Modification records ->
☆ ☆ ☆ ☆ ☆ ☆ ☆

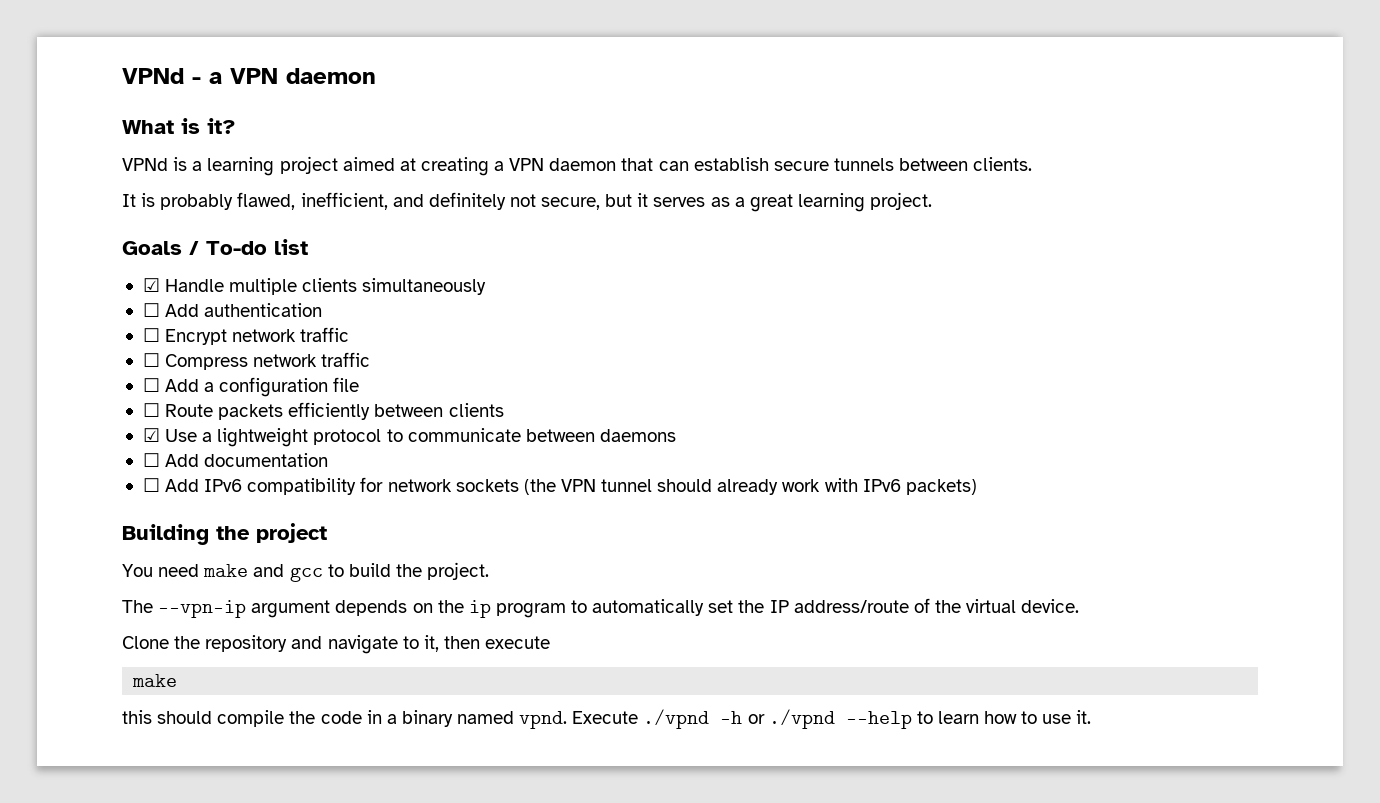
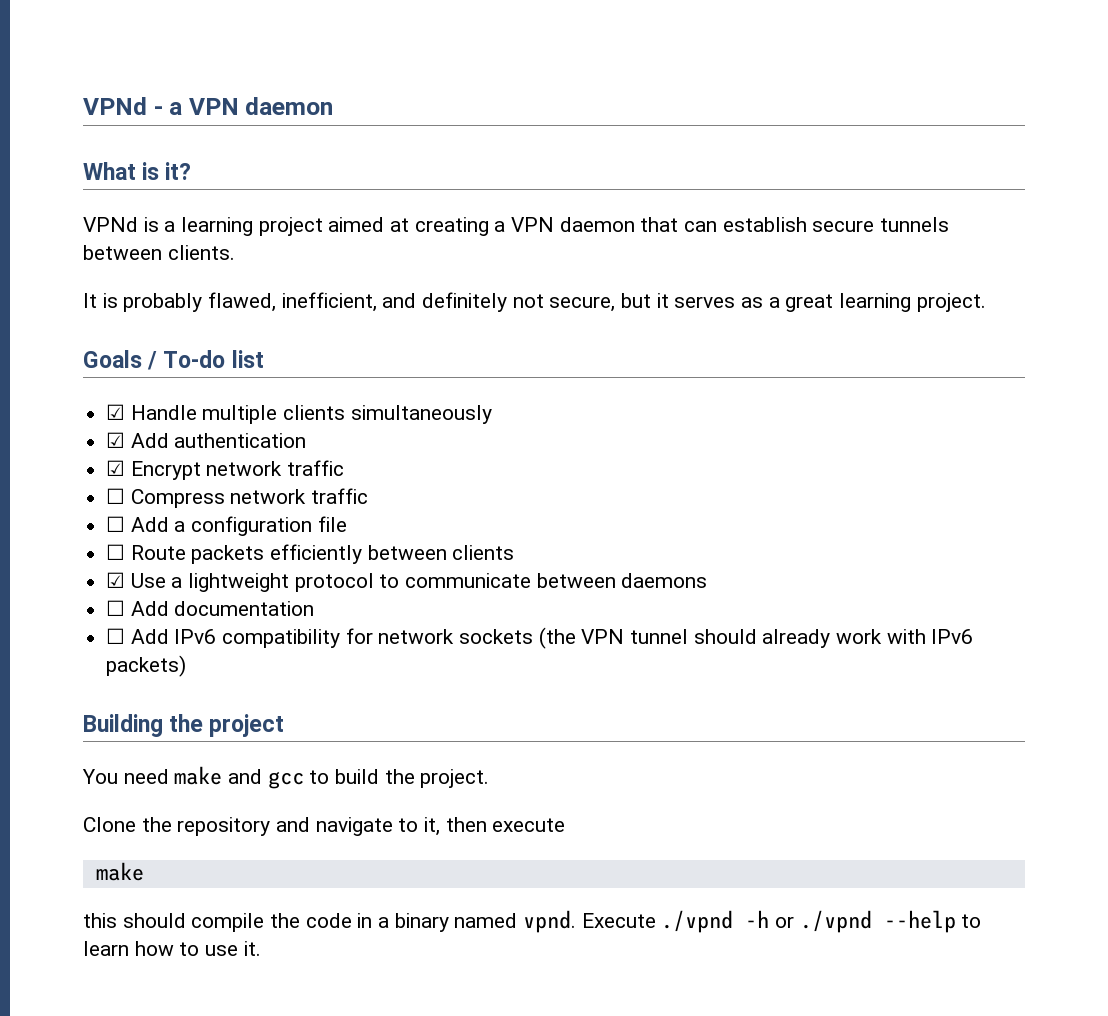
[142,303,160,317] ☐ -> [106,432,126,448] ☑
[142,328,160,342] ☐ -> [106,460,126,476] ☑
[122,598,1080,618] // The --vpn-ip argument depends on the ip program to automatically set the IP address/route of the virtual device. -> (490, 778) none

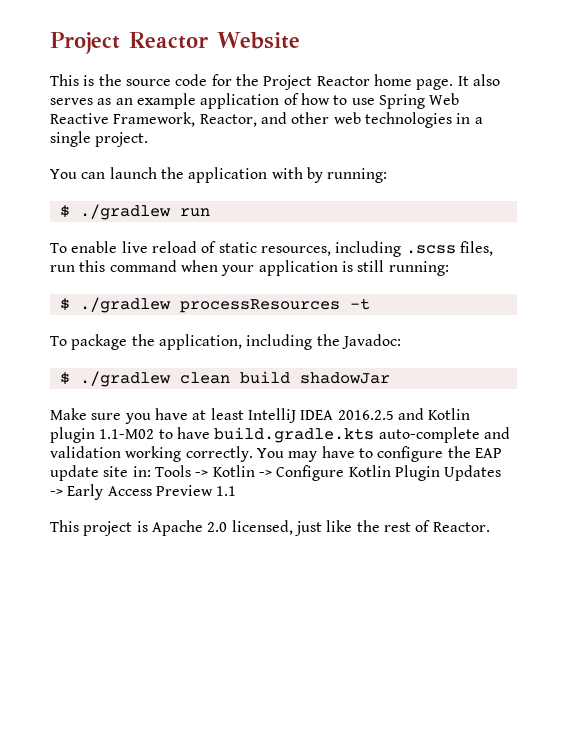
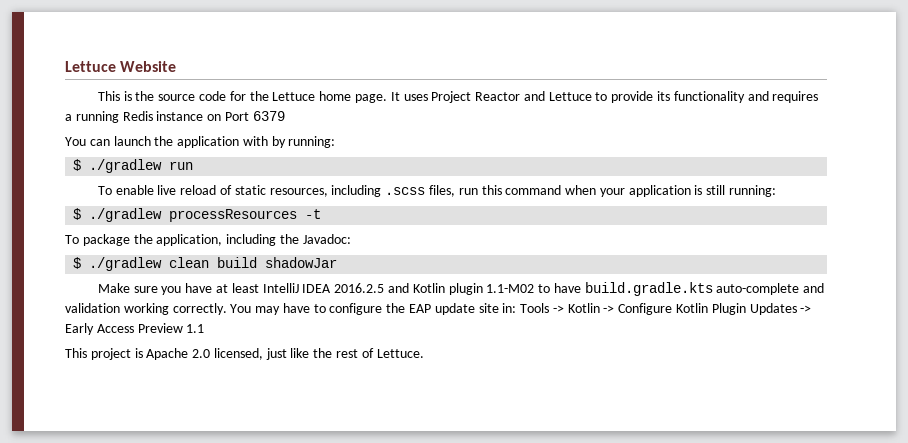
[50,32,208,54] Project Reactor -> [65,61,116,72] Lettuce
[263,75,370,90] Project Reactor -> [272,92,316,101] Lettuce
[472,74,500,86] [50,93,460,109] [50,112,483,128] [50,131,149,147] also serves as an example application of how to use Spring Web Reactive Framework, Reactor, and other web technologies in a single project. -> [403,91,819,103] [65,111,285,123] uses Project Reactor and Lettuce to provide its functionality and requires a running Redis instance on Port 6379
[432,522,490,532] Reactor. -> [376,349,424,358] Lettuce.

☆ ☆ ☆ ☆ ☆ ☆ ☆

Problem description -> Starting at the first line of the data, set down each line exactly until you have copied the line with "[263,75,370,90] Project Reactor", but leave the pictures out.

Output ->
[142,303,160,317] ☐ -> [106,432,126,448] ☑
[142,328,160,342] ☐ -> [106,460,126,476] ☑
[122,598,1080,618] // The --vpn-ip argument depends on the ip program to automatically set the IP address/route of the virtual device. -> (490, 778) none

[50,32,208,54] Project Reactor -> [65,61,116,72] Lettuce
[263,75,370,90] Project Reactor -> [272,92,316,101] Lettuce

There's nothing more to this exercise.